• **Deine Aufgaben**
- A) Gib aus dem Reisebericht über Jezersko den Abschnitt wortgetreu wieder, beginnend bei „Allerdings passte Tanjas“ und endend bei „zum Verkosten gab.“.
- B) Fasse den Reisebericht über Jezersko in zwei Sätzen zusammen.
- C) Führe den Reisebericht über Jezersko nach seinem letzten Satz weiter.

Die Grintovec-Gruppe, deren namensgebender höchster Gipfel am obigen Foto in der rechten Bildhälfte zu sehen ist, verließen wir Richtung Norden, um in Zgornje Jezersko um ein Quartier vorstellig zu werden.

Was sich als hervorragende Idee herausstellte. Denn im Norden der kleinen Ortschaft bot uns Tanja, die sich uns als die “Hexe von Jezersko” vorstellte, eine Bleibe für die Nacht an. Der Hausverstand sagt natürlich “lass deine Finger von Hexenhäuschen! Denn genau diese Finger werden dann täglich geprüft, ob bereits genug Speck am Knochen ist.”

Allerdings passte Tanjas Auftreten überhaupt nicht in das Bild, welches man gemeinhin von einer Hexe hat: Kein Buckel, in der Gestalt eher groß und drahtig, kurzes Haar. Wie man ihr auch insgesamt die 16 Jahre, die sie vor ihrem Einstieg in die Jezerskoer Gastronomieszene beim Slowenischen Militär verbrachte, gerne sofort glaubt. Sie duldete auch keinen Widerspruch, als sie uns ihren Zaubertrank – ein Likör aus 102 verschiedenen regionalen Blumen und Kräutern – zum Verkosten gab.

• **Bereitgestellte Einträge**
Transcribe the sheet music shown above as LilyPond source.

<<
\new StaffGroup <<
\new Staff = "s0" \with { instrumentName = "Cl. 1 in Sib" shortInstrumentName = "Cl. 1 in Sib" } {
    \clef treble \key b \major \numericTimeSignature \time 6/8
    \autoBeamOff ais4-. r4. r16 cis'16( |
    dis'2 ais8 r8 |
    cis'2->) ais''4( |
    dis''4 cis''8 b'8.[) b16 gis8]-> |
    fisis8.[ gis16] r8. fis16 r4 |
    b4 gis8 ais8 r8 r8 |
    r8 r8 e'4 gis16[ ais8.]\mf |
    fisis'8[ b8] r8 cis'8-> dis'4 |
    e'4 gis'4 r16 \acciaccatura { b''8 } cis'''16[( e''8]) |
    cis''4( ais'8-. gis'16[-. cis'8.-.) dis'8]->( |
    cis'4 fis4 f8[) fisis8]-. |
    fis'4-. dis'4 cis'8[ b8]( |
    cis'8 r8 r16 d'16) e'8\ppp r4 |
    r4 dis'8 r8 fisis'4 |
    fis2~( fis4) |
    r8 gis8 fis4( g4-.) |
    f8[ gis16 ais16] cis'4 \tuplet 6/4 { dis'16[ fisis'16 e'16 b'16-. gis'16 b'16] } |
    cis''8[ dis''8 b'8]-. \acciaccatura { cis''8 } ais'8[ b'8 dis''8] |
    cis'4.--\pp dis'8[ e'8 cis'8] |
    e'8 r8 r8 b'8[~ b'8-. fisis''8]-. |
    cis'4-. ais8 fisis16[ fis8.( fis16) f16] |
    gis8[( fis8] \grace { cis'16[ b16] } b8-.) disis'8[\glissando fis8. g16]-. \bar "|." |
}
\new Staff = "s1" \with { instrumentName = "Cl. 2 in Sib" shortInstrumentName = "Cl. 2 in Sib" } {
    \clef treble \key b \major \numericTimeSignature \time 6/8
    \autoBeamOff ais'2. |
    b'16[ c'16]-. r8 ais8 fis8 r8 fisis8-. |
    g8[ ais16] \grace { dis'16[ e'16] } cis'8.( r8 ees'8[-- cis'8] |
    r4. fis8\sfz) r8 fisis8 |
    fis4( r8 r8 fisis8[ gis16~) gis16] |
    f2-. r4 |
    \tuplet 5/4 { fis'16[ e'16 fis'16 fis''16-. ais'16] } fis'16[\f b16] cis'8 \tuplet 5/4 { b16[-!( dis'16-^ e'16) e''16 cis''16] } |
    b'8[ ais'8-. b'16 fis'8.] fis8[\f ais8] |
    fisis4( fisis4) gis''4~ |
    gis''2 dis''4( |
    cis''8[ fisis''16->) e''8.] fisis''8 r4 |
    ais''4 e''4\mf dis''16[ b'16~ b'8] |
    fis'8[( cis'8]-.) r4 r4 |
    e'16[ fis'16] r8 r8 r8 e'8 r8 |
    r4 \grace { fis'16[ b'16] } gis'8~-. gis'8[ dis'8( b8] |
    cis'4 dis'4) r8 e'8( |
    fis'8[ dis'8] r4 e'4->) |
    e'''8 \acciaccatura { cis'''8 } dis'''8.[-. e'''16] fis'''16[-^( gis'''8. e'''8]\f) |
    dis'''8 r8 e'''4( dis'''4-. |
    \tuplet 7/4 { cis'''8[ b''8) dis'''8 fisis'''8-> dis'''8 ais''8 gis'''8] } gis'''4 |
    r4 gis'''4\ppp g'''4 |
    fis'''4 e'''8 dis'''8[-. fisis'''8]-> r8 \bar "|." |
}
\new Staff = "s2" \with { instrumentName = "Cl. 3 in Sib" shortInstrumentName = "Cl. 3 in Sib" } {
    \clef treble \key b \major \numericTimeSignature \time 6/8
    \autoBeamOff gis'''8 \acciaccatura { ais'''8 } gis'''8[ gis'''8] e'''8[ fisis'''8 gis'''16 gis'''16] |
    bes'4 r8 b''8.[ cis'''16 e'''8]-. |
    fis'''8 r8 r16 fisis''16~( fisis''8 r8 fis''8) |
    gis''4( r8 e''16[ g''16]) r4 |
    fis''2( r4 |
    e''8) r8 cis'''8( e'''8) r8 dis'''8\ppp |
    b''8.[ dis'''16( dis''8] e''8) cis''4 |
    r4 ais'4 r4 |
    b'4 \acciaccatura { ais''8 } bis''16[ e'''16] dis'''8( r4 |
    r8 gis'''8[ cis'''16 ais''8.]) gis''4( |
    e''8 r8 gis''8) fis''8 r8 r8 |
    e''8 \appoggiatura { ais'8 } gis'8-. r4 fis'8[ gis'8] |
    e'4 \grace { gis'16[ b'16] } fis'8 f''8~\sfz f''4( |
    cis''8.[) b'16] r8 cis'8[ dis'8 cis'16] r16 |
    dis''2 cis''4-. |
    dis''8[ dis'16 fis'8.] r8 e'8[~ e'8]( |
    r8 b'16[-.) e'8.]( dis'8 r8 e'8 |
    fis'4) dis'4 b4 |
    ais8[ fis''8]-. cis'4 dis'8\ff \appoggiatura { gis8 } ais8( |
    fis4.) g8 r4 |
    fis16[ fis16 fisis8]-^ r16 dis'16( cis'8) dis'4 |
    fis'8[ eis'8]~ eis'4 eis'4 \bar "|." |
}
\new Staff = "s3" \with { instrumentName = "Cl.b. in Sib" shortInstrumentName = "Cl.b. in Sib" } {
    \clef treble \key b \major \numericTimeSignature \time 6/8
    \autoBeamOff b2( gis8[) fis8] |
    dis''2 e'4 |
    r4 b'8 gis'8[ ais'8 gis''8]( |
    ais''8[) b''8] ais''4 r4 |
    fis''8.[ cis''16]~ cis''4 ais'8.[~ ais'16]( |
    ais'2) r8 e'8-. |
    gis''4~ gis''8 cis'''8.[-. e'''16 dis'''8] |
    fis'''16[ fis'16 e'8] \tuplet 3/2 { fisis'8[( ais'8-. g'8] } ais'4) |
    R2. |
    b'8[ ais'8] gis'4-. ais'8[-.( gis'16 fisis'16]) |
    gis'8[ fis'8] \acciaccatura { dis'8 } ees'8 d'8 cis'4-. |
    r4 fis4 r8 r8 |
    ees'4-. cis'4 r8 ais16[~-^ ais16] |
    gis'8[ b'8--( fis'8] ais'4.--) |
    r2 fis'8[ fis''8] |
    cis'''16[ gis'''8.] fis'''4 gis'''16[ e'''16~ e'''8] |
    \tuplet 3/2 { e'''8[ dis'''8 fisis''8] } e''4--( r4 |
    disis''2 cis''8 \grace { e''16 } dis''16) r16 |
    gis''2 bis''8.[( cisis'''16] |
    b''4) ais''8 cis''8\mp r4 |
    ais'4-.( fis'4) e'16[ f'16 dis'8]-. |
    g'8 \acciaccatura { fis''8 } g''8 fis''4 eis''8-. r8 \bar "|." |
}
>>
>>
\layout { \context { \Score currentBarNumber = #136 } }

• **Ergebnisse der Übung**
- A)
Allerdings passte Tanjas Auftreten überhaupt nicht in das Bild, welches man gemeinhin von einer Hexe hat: Kein Buckel, in der Gestalt eher groß und drahtig, kurzes Haar. Wie man ihr auch insgesamt die 16 Jahre, die sie vor ihrem Einstieg in die Jezerskoer Gastronomieszene beim Slowenischen Militär verbrachte, gerne sofort glaubt. Sie duldete auch keinen Widerspruch, als sie uns ihren Zaubertrank – ein Likör aus 102 verschiedenen regionalen Blumen und Kräutern – zum Verkosten gab.

- B) Die Reisenden zogen von der Grintovec-Gruppe nach Norden und bekamen im Norden von Zgornje Jezersko von Tanja, die sich als „Hexe von Jezersko“ vorstellte, eine Bleibe für die Nacht. Tanja, die vor ihrem Einstieg in die Gastronomie 16 Jahre beim Slowenischen Militär verbracht hatte, passte äußerlich nicht zum gängigen Bild einer Hexe und ließ ihre Gäste einen Likör aus 102 regionalen Blumen und Kräutern verkosten.

- C)
Kurz gesagt, wir haben uns den Abend über sehr gut unterhalten und bekamen sogar eine Hausbesichtigung. Am angeschlossenen Freizeitgelände entstehen neben dem bereits vorhandenen Campingplatz gerade mehrere winzig kleine “cabins” in der Größe eines Doppelbettes. Und bei unserem nächsten Besuch werden wir bereits im neuen Baumhaus übernachten können.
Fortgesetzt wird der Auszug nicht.